INDIANAPOLIS (WISH) — Vendors toted empty Cracker Jack bags Wednesday night at the Indianapolis Indians baseball game.
The iconic baseball food was not served because of one ingredient: peanuts.
“People eat peanuts in the stands, even on the lawn,” food allergy blogger Lauren Kossack said.
But at Wednesday’s game Victory Field went “peanut free.”
“I think it’s great, primarily it’s great for food allergy families to get to come,” she said.
The American Peanut Council reports that 3 million Americans have nut allergies.
That number includes kids like Devon, who has a severe allergy to peanuts.

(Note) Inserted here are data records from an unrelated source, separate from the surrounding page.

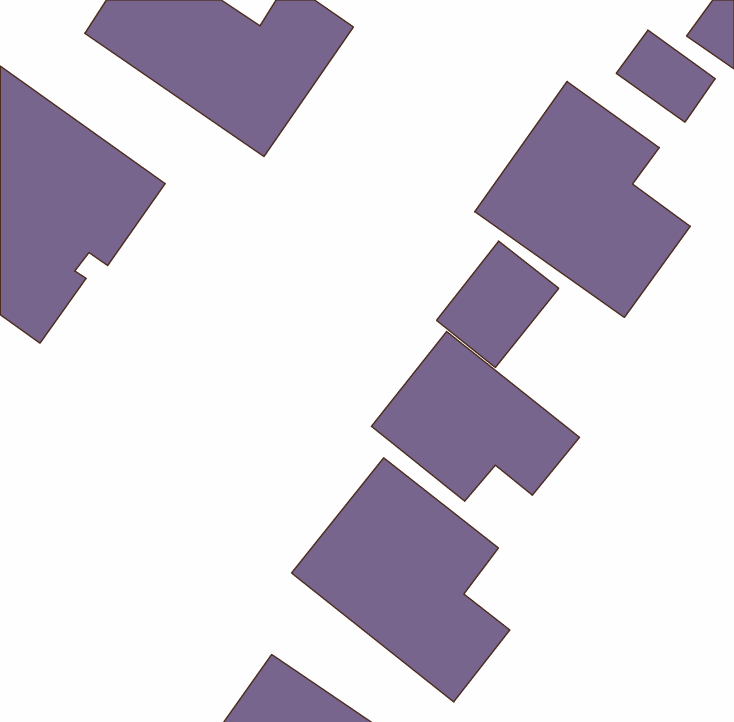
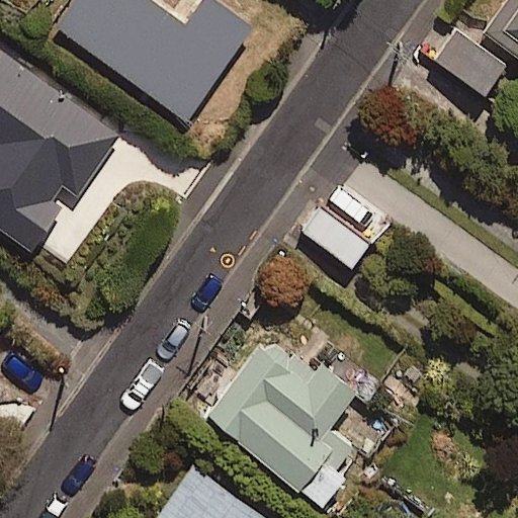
building: [475,81,690,317] -> none
building: [371,331,579,501] -> none

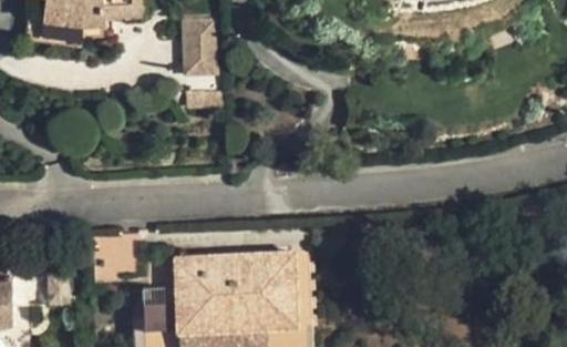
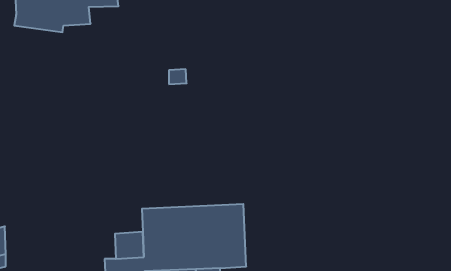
building: [182,19,217,75] -> none

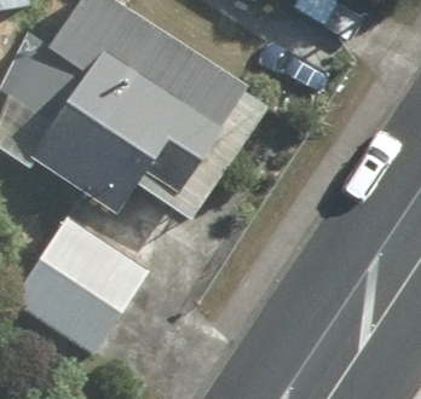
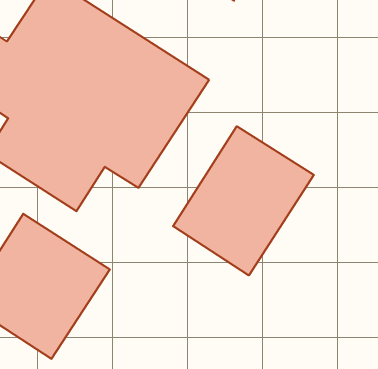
building: none -> [173,126,314,275]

“Any kind of interaction he has with them, even in the air breathing peanut dust, it causes his throat to swell. He could stop breathing,” his mother Holly Ramsey said.

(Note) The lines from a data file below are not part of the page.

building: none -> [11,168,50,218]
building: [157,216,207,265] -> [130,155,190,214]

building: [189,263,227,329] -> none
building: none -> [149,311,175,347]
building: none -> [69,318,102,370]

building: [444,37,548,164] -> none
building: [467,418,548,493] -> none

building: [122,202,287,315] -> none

He can never go to baseball games because of how many peanut products are around.
“I told him we may never be able to do this again, so we’re excited to be here,” Ramsey said.

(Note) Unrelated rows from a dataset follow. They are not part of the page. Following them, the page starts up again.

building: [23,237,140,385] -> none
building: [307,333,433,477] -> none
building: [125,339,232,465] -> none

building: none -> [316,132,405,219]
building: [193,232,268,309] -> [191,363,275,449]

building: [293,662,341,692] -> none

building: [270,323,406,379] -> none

Wednesday, the ballpark eliminated all foods with nut products and crews spent more than an hour cleaning all the peanut residue off the seats and arm rests.
That’s one of the reasons kids like Devon can’t attend games.
“You know how peanuts are oily, that oil stays on the chairs,” Kossack said, “Touching it and then they rub their eye or they touch it and they go to eat something else.”
Kossak said even that can cause a reaction for some children.
She helped organize the event at the game for kids like her own with allergies and those like Devon.
“He said ‘mom, mom, I can go to the game,'” Ramsey said.
And Ramsey said she’s so thankful for this one night where she could say yes when her son said “take me out to the ballpark.”
“They have no idea how much we appreciate it, we really do,” she said.